Trecho selecionado |
□ □ □
Os fios não tão visíveis

No dia 06 de junho eu completei um ano escrevendo para o jornal A União. Sou grata ao colega Phelipe Caldas que fez o convite, e a toda equipe do Jornal que tenho tanto carinho. São colegas, trabalhadores da imprensa como eu. Cotidianamente vivendo a experiência social de produção de relatos sobre o real. Phelipe não tinha idéia da internalidade de minha escrita. Quantas vezes escrevi, quantas e tantas vezes risquei e joguei fora os papéis, embora tendo escrito dissertação e tese. A força da escrita sempre foi intensa em mim, ao passo que a timidez também. E logo eu que tinha sempre na ponta da língua o discurso de afirmação da escrita feminina, para as outras. Porque quando se tratava de mim…

Confesso que o convite feito ano passado veio num contexto em que orientava uma pesquisa de mestrado, de Maryellen Badãrãu, sobre escrita feminina na imprensa refletindo sobre o trabalho de Ana Adelaide Peixoto Tavares, Vitória Lima e Jona Belarmino. Orientar esse trabalho foi significativo demais, porque embora lesse tanto sobre a escrita das mulheres e questões implicadas, fui me dando conta que em pleno Século XXI era necessário ainda unir esforços.
□ □ □
Material fornecido |
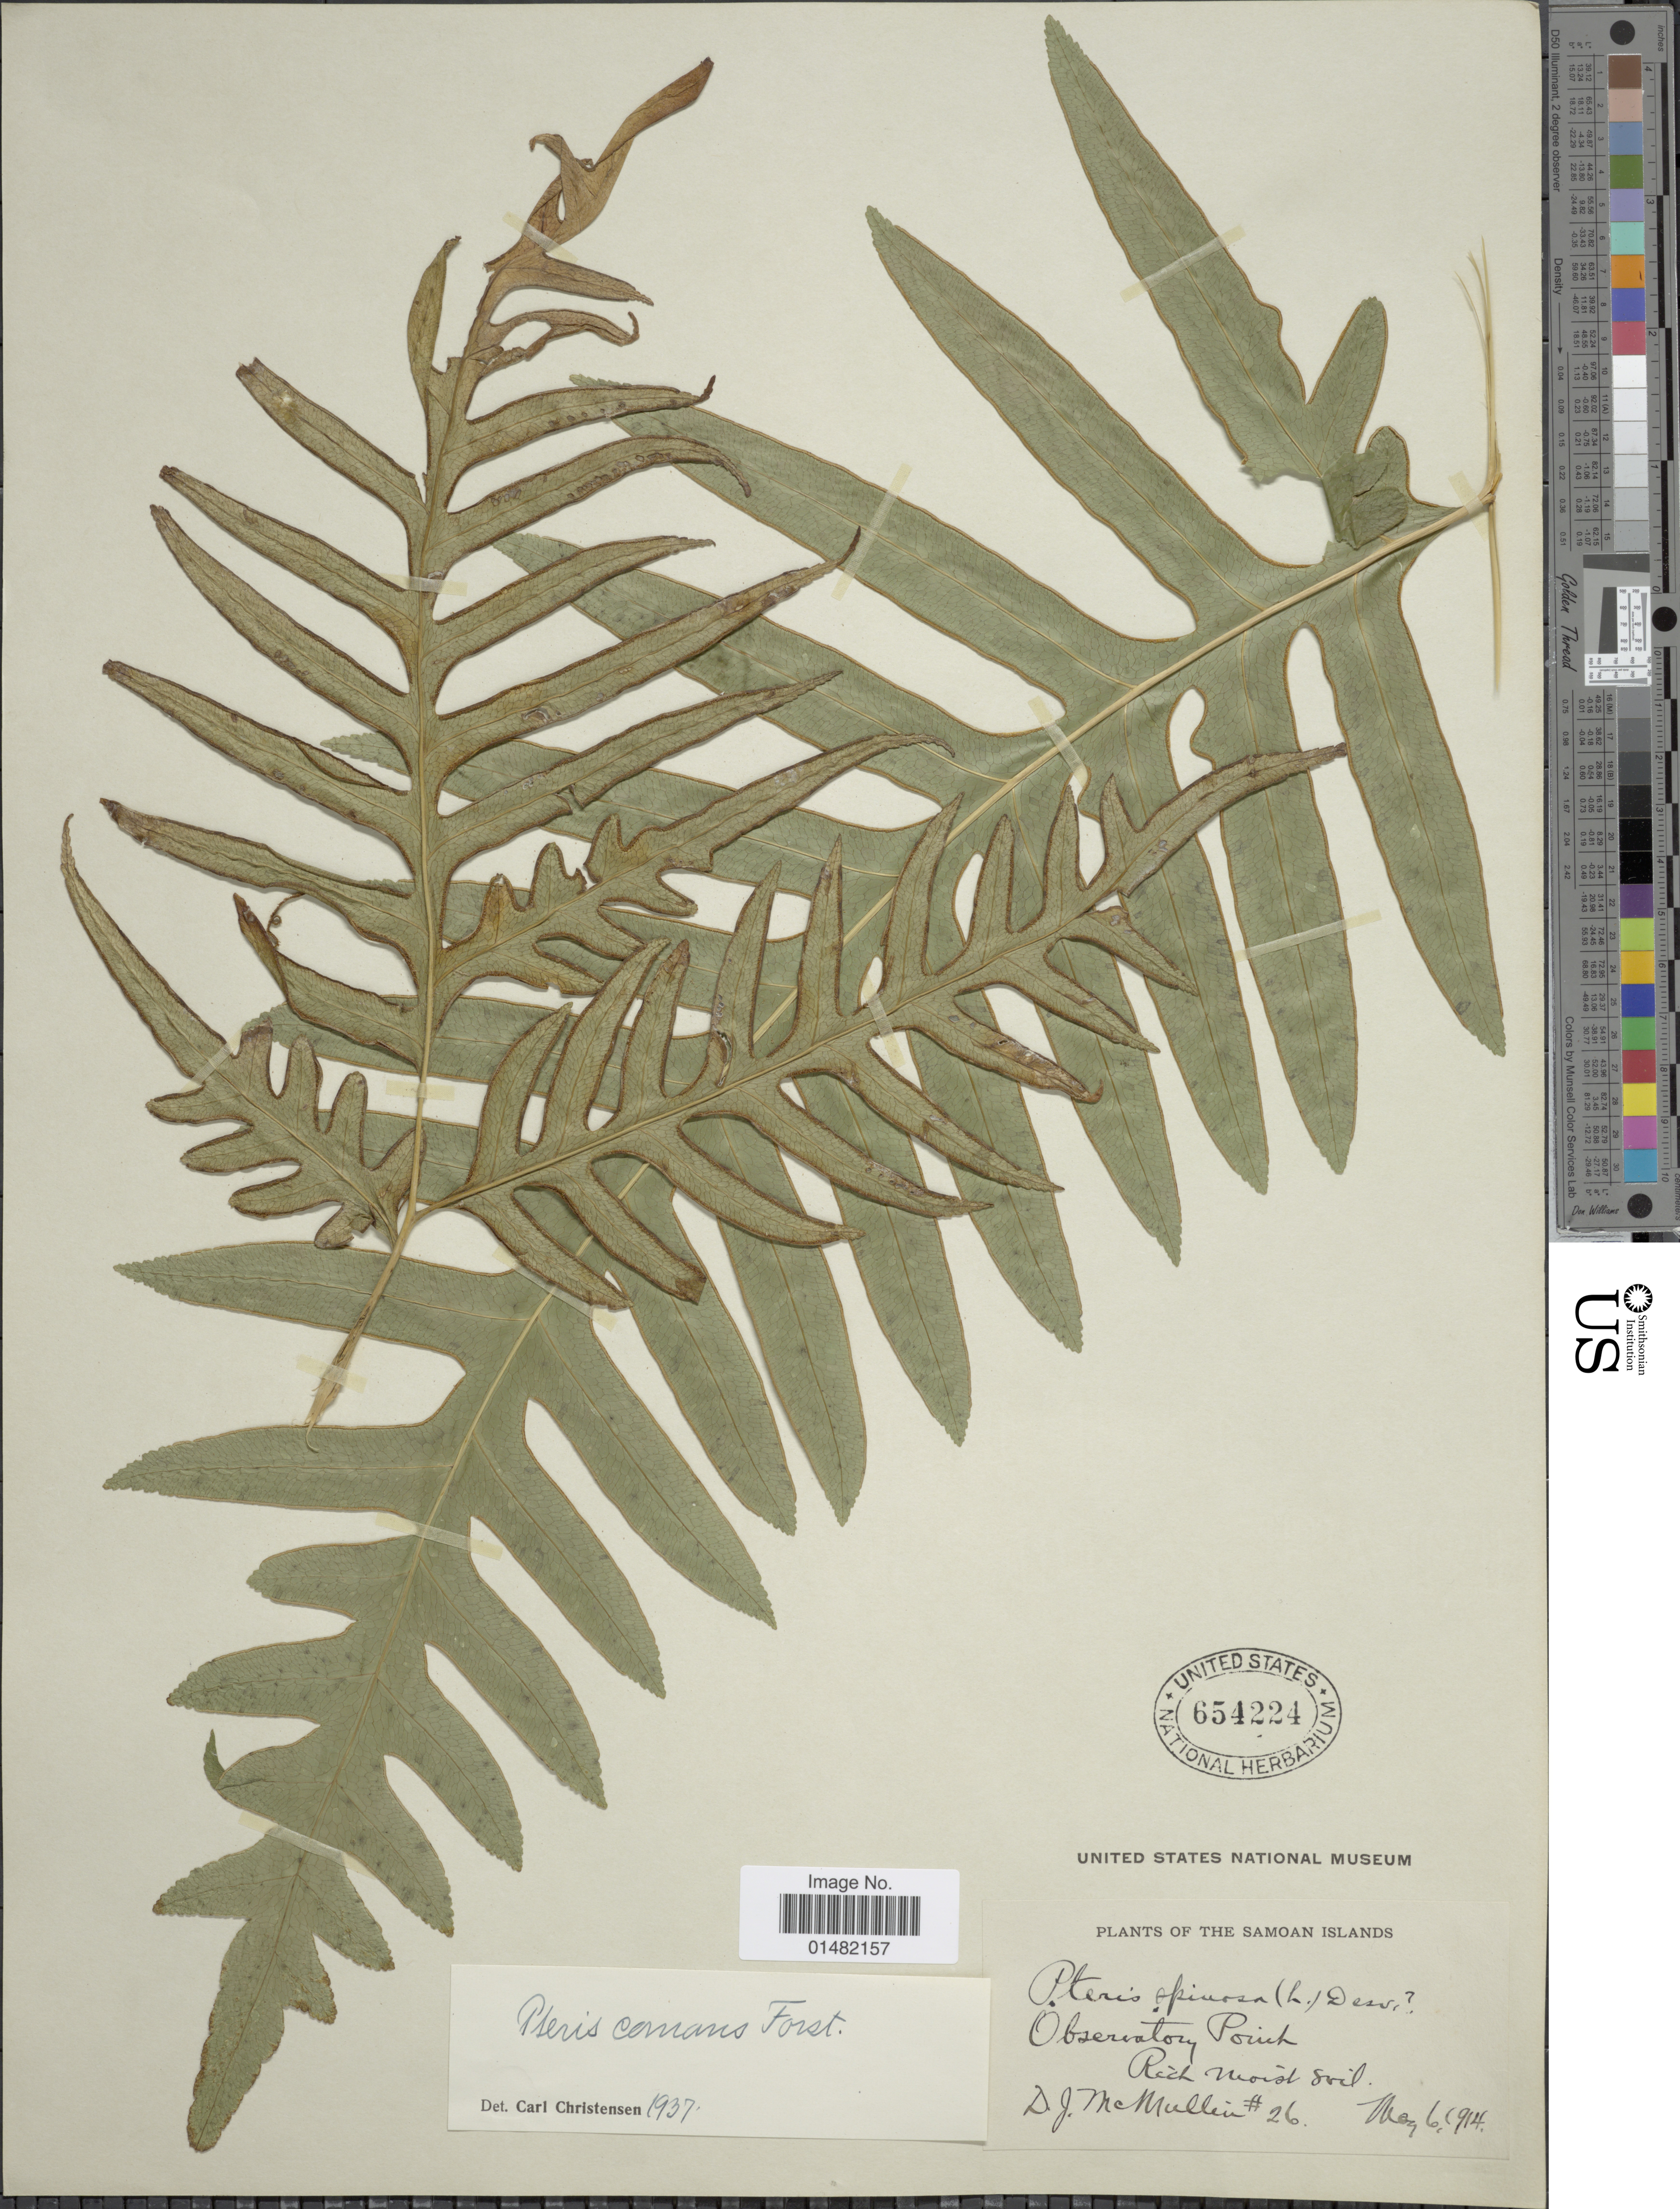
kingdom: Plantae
□ □ □
Objetivo declarado | Reproduza sem alterações a parte do texto sobre a escrita feminina que começa em "Confesso que o" e vai até "ainda unir esforços.", incluindo essas últimas palavras.

Solução proposta |
Confesso que o convite feito ano passado veio num contexto em que orientava uma pesquisa de mestrado, de Maryellen Badãrãu, sobre escrita feminina na imprensa refletindo sobre o trabalho de Ana Adelaide Peixoto Tavares, Vitória Lima e Jona Belarmino. Orientar esse trabalho foi significativo demais, porque embora lesse tanto sobre a escrita das mulheres e questões implicadas, fui me dando conta que em pleno Século XXI era necessário ainda unir esforços.